I was kind of surprised to watch Joe Biden placing a wreath on the Tomb of the Unknown this morning. Firstly because that is an honor usually reserved for the president...the current one has conveniently arranged his schedule to avoid such pro-military activities today...correct me if I am wrong, but secondly, it is an honor usually conducted on Memorial Day. And that is the crux of what has busted through my recent malaise and got me back at the keyboard.
When I was a kid, we understood that Memorial Day and Veterans Day were two separate holidays with two very different purposes. Veterans Day started out as Armistice Day and was a celebration of the end of WWI and the servicemen who brought that about. Somewhere down the line it became a day to honor all veterans from all wars. Memorial Day, as the name implies, is a day to honor those who lost their lives fighting the wars of our country. As I have put it myself and have heard others put it likewise...All gave some, Some gave all...Veterans Day is for the All who gave some...Memorial Day is for the Some who gave all. But lately we seem to blur the distinction. Don't get me wrong; I am all for honoring GIs no matter what. But by putting all the attention on the Some, it kind of waters it down for the All. I have to admit at this point that I am flying by the seat of my pants on this one, I could Google up some facts to back myself up but I don't want to. There are millions of veterans in the US today. I don't know how many of them went to war...I would guess the percentage to be less than a third...probably a lot less. Not even all the ones who did go to a combat zone were engaged in serious fighting. The vast majority of veterans served in peacetime and a lot of them never even went overseas.
When I got out of the Army in '67, I worked at Walker Scott Department store in the College Grove Mall in San Diego. The stockroom was right next to the mail room. I met the mail clerk who was born and raised in San Diego, joined the Navy and went to boot camp in San Diego, was trained as a mail clerk at the Navy Training Center in San Diego, got assigned to the Base Headquarters at the 32nd Street Navy base in San Diego, and served out the rest of his four-year hitch right there...in San Diego. See what I mean? This was in the heat of the Vietnam War, too. So the All includes an awful lot of sailors, soldiers, marines, and airmen who spent their time in uniform not fighting for their country. Did their service mean less because of the times in which they served?

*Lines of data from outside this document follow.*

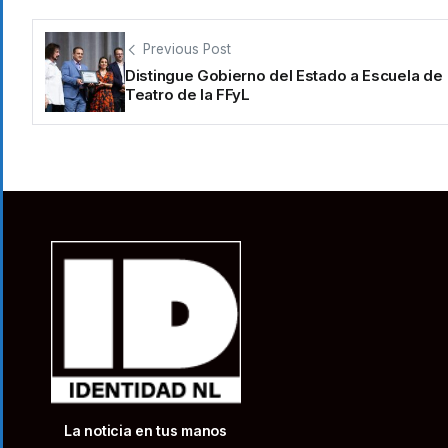
Previous Post
Distingue Gobierno del Estado a Escuela de
Teatro de la FFyL
La noticia en tus manos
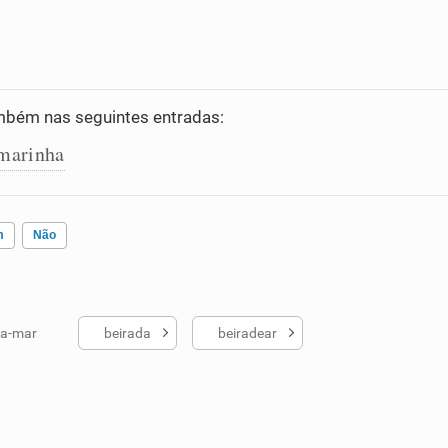
bém nas seguintes entradas:
marinha
m
Não
ra-mar
beirada
beiradear
ados me ajudou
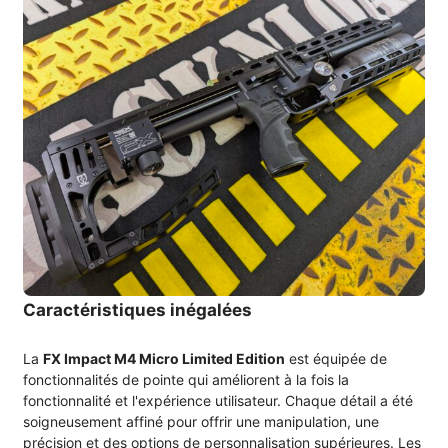
Caractéristiques inégalées
La
FX Impact M4 Micro Limited Edition
est équipée de
fonctionnalités de pointe qui améliorent à la fois la
fonctionnalité et l'expérience utilisateur. Chaque détail a été
soigneusement affiné pour offrir une manipulation, une
précision et des options de personnalisation supérieures. Les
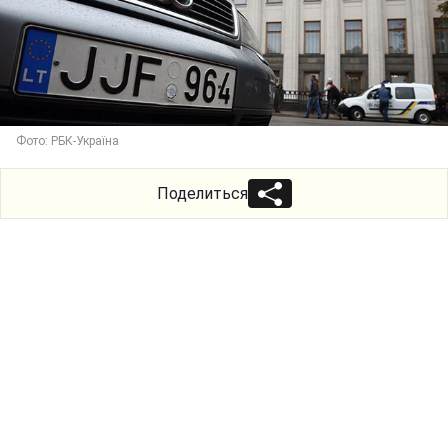
Фото: РБК-Україна
Поделиться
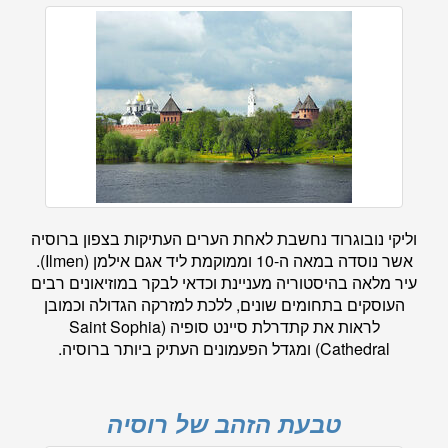
וליקי נובוגרוד נחשבת לאחת הערים העתיקות בצפון ברוסיה
אשר נוסדה במאה ה-10 וממוקמת ליד אגם אילמן (Ilmen).
עיר מלאה בהיסטוריה מעניינת וכדאי לבקר במוזיאונים רבים
העוסקים בתחומים שונים, ללכת למזרקה הגדולה וכמובן
לראות את קתדרלת סיינט סופיה (Saint Sophia
Cathedral) ומגדל הפעמונים העתיק ביותר ברוסיה.
טבעת הזהב של רוסיה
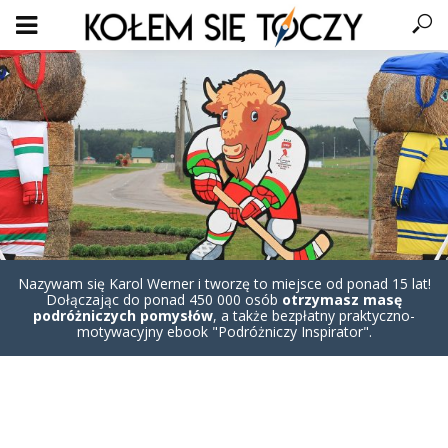
Nazywam się Karol Werner i tworzę to miejsce od ponad 15 lat!
Dołączając do ponad 450 000 osób
otrzymasz masę
podróżniczych pomysłów
, a także bezpłatny praktyczno-
motywacyjny ebook "Podróżniczy Inspirator".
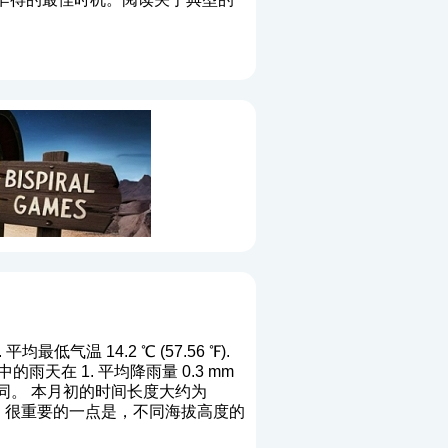
均最低气温 14.2 ℃ (57.56 ℉).
的雨天在 1. 平均降雨量 0.3 mm
同。 本月初的时间长度大约为
区。 很重要的一点是，不同海拔高度的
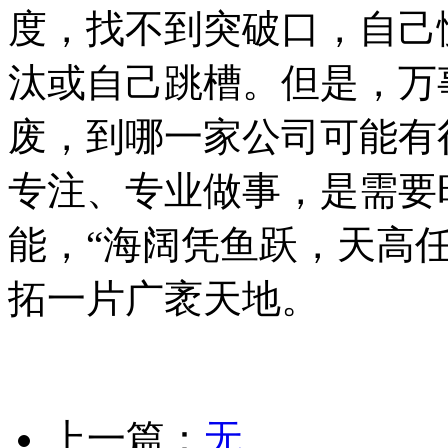
度，找不到突破口，自己
汰或自己跳槽。但是，万
废，到哪一家公司可能有
专注、专业做事，是需要
能，“海阔凭鱼跃，天高
拓一片广袤天地。
上一篇：
无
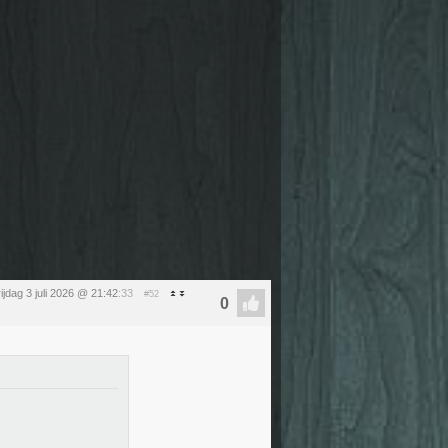
rijdag 3 juli 2026 @ 21:42
:33
#52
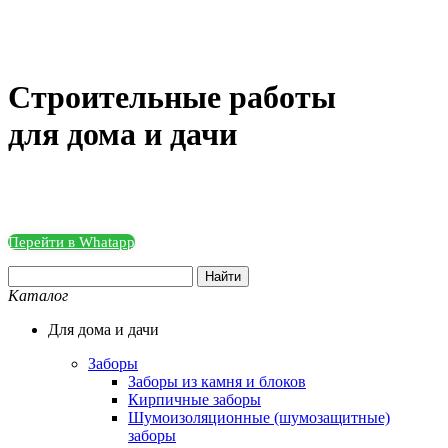
Строительные работы
для дома и дачи
Тел. +7 928 777 19 01
Перейти в Whatapp
Каталог
Для дома и дачи
Заборы
Заборы из камня и блоков
Кирпичные заборы
Шумоизоляционные (шумозащитные)
заборы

For fifty-some years after the end of WWII, the strength and expertise of the US military was the only thing that kept the Soviets inside their own borders. I have mentioned before the General Officer in Germany who answered the question, "Do you really believe the Soviets will invade western Europe? And when would you expect them to do it?" with a terse, chilling statement..."On the very day they think they can." I served in one of the border units in Germany where we all understood that we were nothing more than a "speed bump" if the Russians ever made their run. Over my twenty-six year career, I spent nearly 14 years in NATO...waiting for the alert sirens to go off for real. We didn't fight. We didn't shoot. But we studied war and practiced war and we worked hard to be ready for war. And that effort is what kept the Russians at home. All of the soldiers that I served with during that time deserve the credit and honor of this day; they served...they wore the uniform...and they were there. And their being there counts. That is why I get a little crosswise with the leaders of this nation when they can't seem to keep the two holidays separate.
MamaCharlie used to call a lot of what I did, "Practice Sacrifice". Sometimes we were sent away to places where our families couldn't join us...for a few days or a month or a year. We got called out at two or three in the morning on an "alert" and spent the next three hours to a week pretending to defend against an attack...and our families sat at home not knowing if this one was the three- hour kind or the three-day kind or the three-week kind or the real kind that could wind up lasting a loooong time. We went on field training exercises that could last up to a month, maneuvering all over the countryside, sleeping very little, eating out of a can (is there an old soldier out there who never noticed how much Spiced Beef smelled like Alpo Horsemeat Chunks?), pooping where the bears poop, washing and shaving out of a steel pot, digging holes so we could fill them back in, running and gunning and chasing each other through the woods in the middle of the night getting covered in pine pitch and pine-needle scratches, living in the same underwear for way too long at a time, and enduring every extreme of weather all in the name of accomplishing the mission. We called it "training". We did it so that if we ever had to call it "real"...we would be danged good at it.
Sometimes in the name of duty, we missed family birthdays, anniversaries, Christmases, or other special days. The first ten years I was in the Army, I had "duty" on either Christmas or Christmas Eve or New Years or New Years Eve every year. I started saving a few days of leave every year so I could take a short leave during the holidays to ensure I would actually be home.
In the name of service to my country, I have eaten crap that no man in his right mind would eat. I have sat on an up-turned ammo box or leaned against a tree to return that crap to its natural habitat. I have gone without a change of clothes for weeks; I have slept in freezing truck cabs, under leaking tentage, on the ground, in a tree, and many times wherever I sat down last...or just didn't sleep at all. I did all these things in peacetime; this doesn't even cover the things we endured in combat zones. I did it all because I believed in it; still do.
I am not scribbling (well, cyber-scribble) this as a plea for your thanks. My thanks come to me when I watch free elections, even with all their shenanigans, taking place and the smooth transistion of power from one group to another...without gunfire or carbombs. I get it when I see all the beauties of this great nation and its people as they go about their daily FREE lives. I feel it late at night when I hear "Taps" blowing over at Fort Carson. I love what I see. I love this country and I love its people, even the ones I hate. And that is thanks enough for me. So why am I writing it? I want you to think about what you are saying when you say, "Thank a vet". You should know what they do for you. You should understand that their lives are at risk daily (did you know, for example, that during the first Gulf War, the Army actually came in under the actuaries? If a 500,000 man force had been on a peacetime maneuver, they would expect to lose more than were killed in that war!) At peace or war, they stand between you and the "ghosties and ghoulies and long-leggedy beasties and things that go bump in the night". So thank a vet...and know why; they deserve it.